The Arizona Attorney General's Office has asked the state Supreme Court to set an execution date for a third death-row inmate who has exhausted his appeals.
Daniel Wayne Cook was sentenced to death for killing two men in Lake Havasu City in 1987. The court will consider the request in October or November. If a death warrant is issued, Cook, 49, will be put to death 35 days later.
On Sept. 21, the court issued a death warrant for Jeffrey Landrigan, 50, who killed a Phoenix man in 1989, but declined to issue a warrant for Richard Bible, who murdered a 9-year-old girl in Flagstaff in 1988.
Landrigan is set to be executed by lethal injection on Oct. 26. But because one of the three drugs used in Arizona's lethal-injection procedure, which is codified by state and federal court decisions, is in short supply, the Arizona Department of Corrections must inform the court by Friday whether it can obtain enough to carry out the execution.
Executions in Kentucky and Oklahoma have been postponed because of the shortage of thiopental, a barbiturate.
A spokesman for the Department of Corrections declined comment.
But Assistant Arizona Attorney General Kent Cattani told The Republic that he believed the Corrections Department had located a source for the drug. And he believes that the state will obtain enough to carry out as many as four executions by the end of the year.
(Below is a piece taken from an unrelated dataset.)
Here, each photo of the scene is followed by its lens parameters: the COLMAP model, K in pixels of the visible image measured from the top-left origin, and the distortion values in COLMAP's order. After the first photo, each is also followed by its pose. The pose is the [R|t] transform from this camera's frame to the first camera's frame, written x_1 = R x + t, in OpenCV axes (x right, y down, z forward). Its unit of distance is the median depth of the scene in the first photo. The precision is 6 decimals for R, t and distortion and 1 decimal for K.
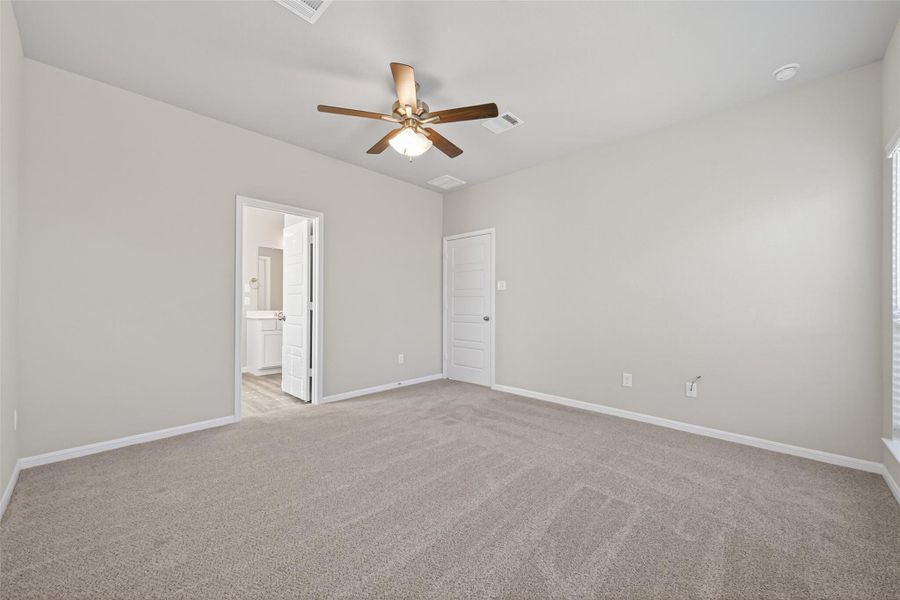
lens RADIAL K [[352.5, 0, 455.9], [0, 352.5, 302.4], [0, 0, 1]] dist [0.002053, 0.000236]
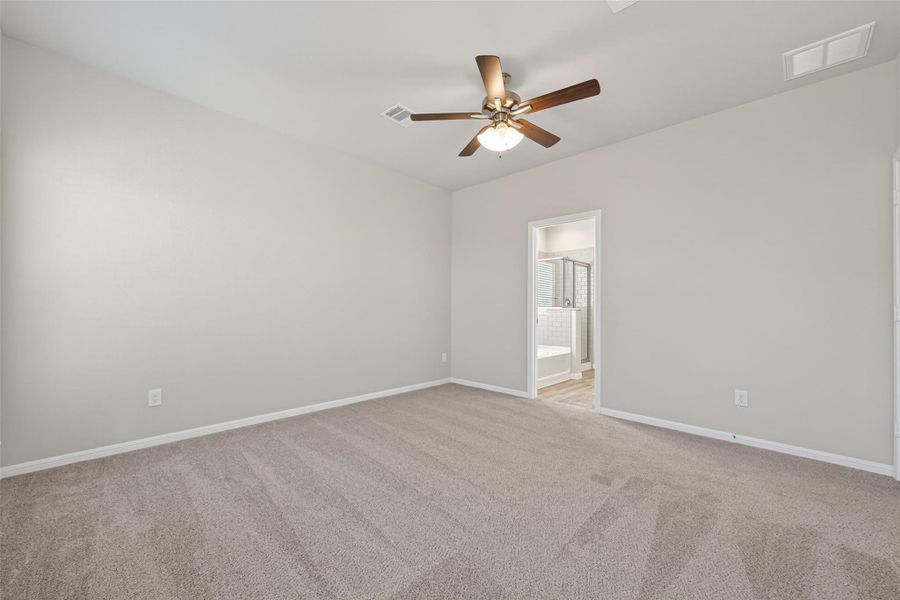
lens RADIAL K [[379.6, 0, 448.7], [0, 379.6, 311.9], [0, 0, 1]] dist [-0.000121, -0.000038]
pose [[-0.053532, 0.014756, -0.998457, 0.655410], [0.002954, 0.999889, 0.014619, 0.000866], [0.998562, -0.002167, -0.053569, 0.660381]]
Cattani also said that if the drug was not available, the state would try to change the lethal-injection protocol to use a drug other than thiopental.
That approach failed in Oklahoma. And the federal court order approving Arizona's execution protocol states that any change could be challenged.
"We will take a close look at any changes," said Dale Baich of the Federal Public Defender's Office.